Born in Montreal, Godfrey moved with his family to Woonsocket, Rhode Island, when he was one year old; he later graduated from high school there. In October 1941, he joined the Royal Canadian Air Force (RCAF); he transferred to the United States Army Air Forces (USAAF) in 1943.

As a member of the 4th Fighter Group within the Eighth Air Force of the USAAF, Godfrey was friend and wingman to Don Gentile. Together, they were known as "Captains Courageous", "The Two Man Air Force", "Messerschmitt Killers", or "Damon and Pythias".

Godfrey achieved 18 air-to-air kills against the Luftwaffe until August 24, 1944, when he was accidentally shot down by a wingman and captured by the Germans. He later escaped from Stalag Luft III shortly before the end of the war.

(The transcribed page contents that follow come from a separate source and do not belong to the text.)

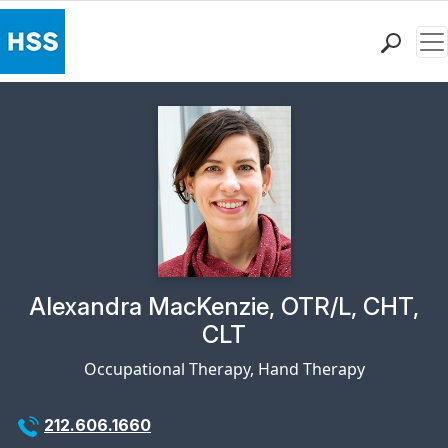
Me
Find a Doctor
Locations
Patient Care
Health Library
Research & Education
Giving
Careers
Why Choose HSS
Physician Profile Page for
Alexandra MacKenzie, OTR/L, CHT,
MyHSS Sign In
CLT
Occupational Therapy, Hand Therapy
212.606.1660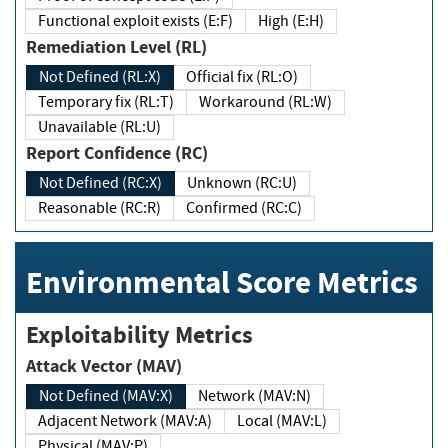
Functional exploit exists (E:F)
High (E:H)
Remediation Level (RL)
Not Defined (RL:X)
Official fix (RL:O)
Temporary fix (RL:T)
Workaround (RL:W)
Unavailable (RL:U)
Report Confidence (RC)
Not Defined (RC:X)
Unknown (RC:U)
Reasonable (RC:R)
Confirmed (RC:C)
Environmental Score Metrics
Exploitability Metrics
Attack Vector (MAV)
Not Defined (MAV:X)
Network (MAV:N)
Adjacent Network (MAV:A)
Local (MAV:L)
Physical (MAV:P)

Godfrey was promoted to the rank of major before he was discharged shortly following the war.

After the war, Godfrey served in the Rhode Island Senate where he represented West Greenwich. Elected in 1952, he served until 1954, when he moved his family to Maine.

Godfrey died on June 12, 1958, of ALS at his home in Freeport, Maine. Survived by his wife and two sons, he was buried in Coventry, Rhode Island.

Godfrey's autobiography, The Look of Eagles, was written with Thomas D. White and published posthumously in 1958.